Every model has error from its limitations and from randomness in training data. Training multiple models that make slightly different mistakes allows those errors to cancel out. This is the core idea behind ensemble learning—using diversity among models to improve performance.
Bagging (Bootstrap Aggregation)
Bagging is the most common ensemble technique for decision trees. Here's how it works:
- Bootstrap sampling: Create multiple datasets by randomly sampling from the original data with replacement (some examples appear multiple times, others not at all)
- Train models: Train a decision tree on each dataset
- Aggregate predictions:
- Classification: Majority vote across all trees
- Regression: Average of all predictions
Why bagging works:
- Decision trees are high-variance models—small data changes create very different trees
- Averaging many trees trained on slightly different data reduces this instability
- The result is a smoother, more consistent model
Bagging works best with unstable models like decision trees.

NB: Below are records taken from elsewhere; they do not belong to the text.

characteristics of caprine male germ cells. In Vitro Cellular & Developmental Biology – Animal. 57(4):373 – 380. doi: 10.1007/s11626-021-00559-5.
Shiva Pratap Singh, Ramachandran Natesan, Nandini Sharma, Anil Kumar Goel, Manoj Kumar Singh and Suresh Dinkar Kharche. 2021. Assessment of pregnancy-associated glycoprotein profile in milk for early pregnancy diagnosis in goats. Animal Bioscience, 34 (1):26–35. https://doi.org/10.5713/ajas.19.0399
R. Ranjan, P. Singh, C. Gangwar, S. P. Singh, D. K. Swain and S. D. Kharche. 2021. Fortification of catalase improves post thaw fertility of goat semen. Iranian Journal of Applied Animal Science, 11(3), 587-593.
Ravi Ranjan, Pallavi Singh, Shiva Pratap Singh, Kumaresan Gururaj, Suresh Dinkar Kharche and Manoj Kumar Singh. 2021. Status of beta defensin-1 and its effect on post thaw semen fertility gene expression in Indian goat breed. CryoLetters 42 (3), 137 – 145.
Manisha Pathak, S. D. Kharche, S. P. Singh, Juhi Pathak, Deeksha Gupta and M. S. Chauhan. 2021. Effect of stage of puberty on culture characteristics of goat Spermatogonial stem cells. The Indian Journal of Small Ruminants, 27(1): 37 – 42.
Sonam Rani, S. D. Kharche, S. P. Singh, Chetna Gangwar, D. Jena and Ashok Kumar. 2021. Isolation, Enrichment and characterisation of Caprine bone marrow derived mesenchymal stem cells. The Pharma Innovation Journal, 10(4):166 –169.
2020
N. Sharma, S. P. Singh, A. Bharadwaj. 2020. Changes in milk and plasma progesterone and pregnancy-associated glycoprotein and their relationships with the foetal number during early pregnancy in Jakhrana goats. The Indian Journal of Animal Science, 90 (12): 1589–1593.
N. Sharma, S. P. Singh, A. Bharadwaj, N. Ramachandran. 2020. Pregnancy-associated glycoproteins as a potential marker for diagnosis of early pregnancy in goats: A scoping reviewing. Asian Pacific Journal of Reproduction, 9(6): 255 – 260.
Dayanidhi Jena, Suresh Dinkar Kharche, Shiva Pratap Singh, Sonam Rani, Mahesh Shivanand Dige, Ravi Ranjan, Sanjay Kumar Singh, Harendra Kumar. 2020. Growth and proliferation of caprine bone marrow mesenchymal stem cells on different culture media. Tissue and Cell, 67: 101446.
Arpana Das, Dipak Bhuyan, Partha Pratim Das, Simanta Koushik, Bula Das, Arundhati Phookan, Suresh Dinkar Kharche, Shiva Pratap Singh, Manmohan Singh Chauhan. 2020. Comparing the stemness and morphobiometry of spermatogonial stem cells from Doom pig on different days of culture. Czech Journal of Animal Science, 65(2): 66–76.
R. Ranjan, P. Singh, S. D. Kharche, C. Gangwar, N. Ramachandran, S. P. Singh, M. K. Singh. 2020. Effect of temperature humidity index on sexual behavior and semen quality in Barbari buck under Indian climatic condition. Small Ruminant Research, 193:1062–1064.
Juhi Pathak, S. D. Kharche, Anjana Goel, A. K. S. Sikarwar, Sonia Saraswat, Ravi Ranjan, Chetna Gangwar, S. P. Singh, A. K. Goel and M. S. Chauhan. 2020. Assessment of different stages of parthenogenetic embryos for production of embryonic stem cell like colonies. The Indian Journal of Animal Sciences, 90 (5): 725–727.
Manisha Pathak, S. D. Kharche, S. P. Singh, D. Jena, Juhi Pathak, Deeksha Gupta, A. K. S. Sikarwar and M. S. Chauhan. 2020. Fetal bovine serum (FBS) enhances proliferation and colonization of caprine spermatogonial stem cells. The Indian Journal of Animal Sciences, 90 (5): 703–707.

Stable models like linear regression don't benefit much because their predictions barely change between samples.
Out-of-Bag (OOB) Samples
Because bootstrap sampling leaves out about one-third of data points for each tree, these unused points serve as a built-in validation set. This is called out-of-bag evaluation.
Advantages:
- No separate validation set needed
- Efficient use of all data
- Free performance estimate during training
Random Forest
Random Forest extends bagging by adding feature randomness. Instead of considering all features at each split, each tree only looks at a random subset of features. This forces trees to be more diverse, further reducing variance.

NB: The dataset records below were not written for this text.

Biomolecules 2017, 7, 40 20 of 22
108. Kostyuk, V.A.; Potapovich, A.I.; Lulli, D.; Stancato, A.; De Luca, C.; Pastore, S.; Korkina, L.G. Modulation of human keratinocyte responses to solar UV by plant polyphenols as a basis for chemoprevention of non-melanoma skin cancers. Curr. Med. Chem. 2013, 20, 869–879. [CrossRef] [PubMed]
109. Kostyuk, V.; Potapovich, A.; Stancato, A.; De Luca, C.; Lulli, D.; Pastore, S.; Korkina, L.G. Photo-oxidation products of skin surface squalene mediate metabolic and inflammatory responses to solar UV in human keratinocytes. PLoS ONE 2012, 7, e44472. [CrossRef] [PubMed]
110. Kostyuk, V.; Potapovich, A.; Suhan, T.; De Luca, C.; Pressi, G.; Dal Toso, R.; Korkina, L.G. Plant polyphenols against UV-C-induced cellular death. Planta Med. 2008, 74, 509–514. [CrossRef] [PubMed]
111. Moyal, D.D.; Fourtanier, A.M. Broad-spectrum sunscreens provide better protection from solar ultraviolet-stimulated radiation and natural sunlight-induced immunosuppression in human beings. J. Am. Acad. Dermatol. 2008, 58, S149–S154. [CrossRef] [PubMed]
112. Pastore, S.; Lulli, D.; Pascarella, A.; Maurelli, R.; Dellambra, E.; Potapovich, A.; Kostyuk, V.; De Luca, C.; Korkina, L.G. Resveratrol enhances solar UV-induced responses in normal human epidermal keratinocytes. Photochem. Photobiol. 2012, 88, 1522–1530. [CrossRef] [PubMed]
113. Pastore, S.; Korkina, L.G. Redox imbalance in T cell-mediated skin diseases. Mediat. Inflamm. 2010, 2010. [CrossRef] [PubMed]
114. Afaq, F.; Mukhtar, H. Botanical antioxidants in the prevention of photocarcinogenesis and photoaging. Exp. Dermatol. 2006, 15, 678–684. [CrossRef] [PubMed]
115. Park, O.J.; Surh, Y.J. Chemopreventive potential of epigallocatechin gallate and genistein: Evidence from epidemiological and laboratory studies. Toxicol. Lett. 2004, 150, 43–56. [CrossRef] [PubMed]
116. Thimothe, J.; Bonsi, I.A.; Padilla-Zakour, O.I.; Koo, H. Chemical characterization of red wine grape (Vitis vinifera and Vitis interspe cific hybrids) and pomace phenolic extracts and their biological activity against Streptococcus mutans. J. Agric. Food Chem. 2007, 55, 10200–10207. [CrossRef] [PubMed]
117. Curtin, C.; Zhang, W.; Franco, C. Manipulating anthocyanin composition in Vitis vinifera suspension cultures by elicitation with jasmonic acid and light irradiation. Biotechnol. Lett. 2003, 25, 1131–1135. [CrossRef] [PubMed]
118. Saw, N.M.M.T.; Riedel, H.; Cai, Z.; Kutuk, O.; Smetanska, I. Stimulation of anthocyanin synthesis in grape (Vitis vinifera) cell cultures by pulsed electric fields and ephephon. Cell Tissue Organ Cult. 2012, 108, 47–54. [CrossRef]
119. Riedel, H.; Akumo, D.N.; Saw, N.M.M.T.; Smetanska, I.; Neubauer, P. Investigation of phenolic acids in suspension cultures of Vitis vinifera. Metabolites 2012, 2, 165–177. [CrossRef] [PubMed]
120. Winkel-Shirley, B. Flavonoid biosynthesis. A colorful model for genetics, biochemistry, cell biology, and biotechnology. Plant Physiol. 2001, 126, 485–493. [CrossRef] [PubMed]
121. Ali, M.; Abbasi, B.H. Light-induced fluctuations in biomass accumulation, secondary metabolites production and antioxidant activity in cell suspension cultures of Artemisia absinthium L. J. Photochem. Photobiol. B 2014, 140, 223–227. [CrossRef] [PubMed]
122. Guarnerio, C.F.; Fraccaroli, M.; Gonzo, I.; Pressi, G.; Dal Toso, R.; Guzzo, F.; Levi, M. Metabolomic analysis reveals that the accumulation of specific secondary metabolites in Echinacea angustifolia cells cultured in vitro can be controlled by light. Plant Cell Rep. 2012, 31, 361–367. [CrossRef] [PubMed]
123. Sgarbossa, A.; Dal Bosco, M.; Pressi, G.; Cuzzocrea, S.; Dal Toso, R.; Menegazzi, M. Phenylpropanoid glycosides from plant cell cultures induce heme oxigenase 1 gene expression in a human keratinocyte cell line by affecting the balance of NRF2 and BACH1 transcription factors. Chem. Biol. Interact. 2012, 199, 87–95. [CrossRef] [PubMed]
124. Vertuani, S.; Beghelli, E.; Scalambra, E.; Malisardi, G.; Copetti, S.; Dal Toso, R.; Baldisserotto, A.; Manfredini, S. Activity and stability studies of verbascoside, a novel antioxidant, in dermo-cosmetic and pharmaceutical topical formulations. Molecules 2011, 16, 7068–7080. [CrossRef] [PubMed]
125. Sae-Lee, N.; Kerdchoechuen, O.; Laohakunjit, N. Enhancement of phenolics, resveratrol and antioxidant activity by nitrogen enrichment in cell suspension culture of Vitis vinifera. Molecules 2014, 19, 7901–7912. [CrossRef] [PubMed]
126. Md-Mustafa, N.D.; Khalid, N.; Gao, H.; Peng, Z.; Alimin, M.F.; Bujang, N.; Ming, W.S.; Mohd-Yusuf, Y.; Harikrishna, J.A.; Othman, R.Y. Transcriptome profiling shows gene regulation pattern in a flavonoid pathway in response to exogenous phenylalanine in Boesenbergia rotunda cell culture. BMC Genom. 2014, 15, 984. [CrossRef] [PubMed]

For a comprehensive guide on Random Forest, including feature randomness, hyperparameters, tuning strategies, and feature importance, see Random Forest.
Other Tree Ensemble Methods
Beyond Random Forest, other popular tree ensemble methods include:
- Gradient Boosting: Sequentially trains trees that correct previous errors (XGBoost, LightGBM, CatBoost)
- AdaBoost: Adapts by focusing on misclassified examples
- Extra Trees: Uses random splits instead of optimal splits for even more diversity
Each method balances bias and variance differently, with different strengths for various problems.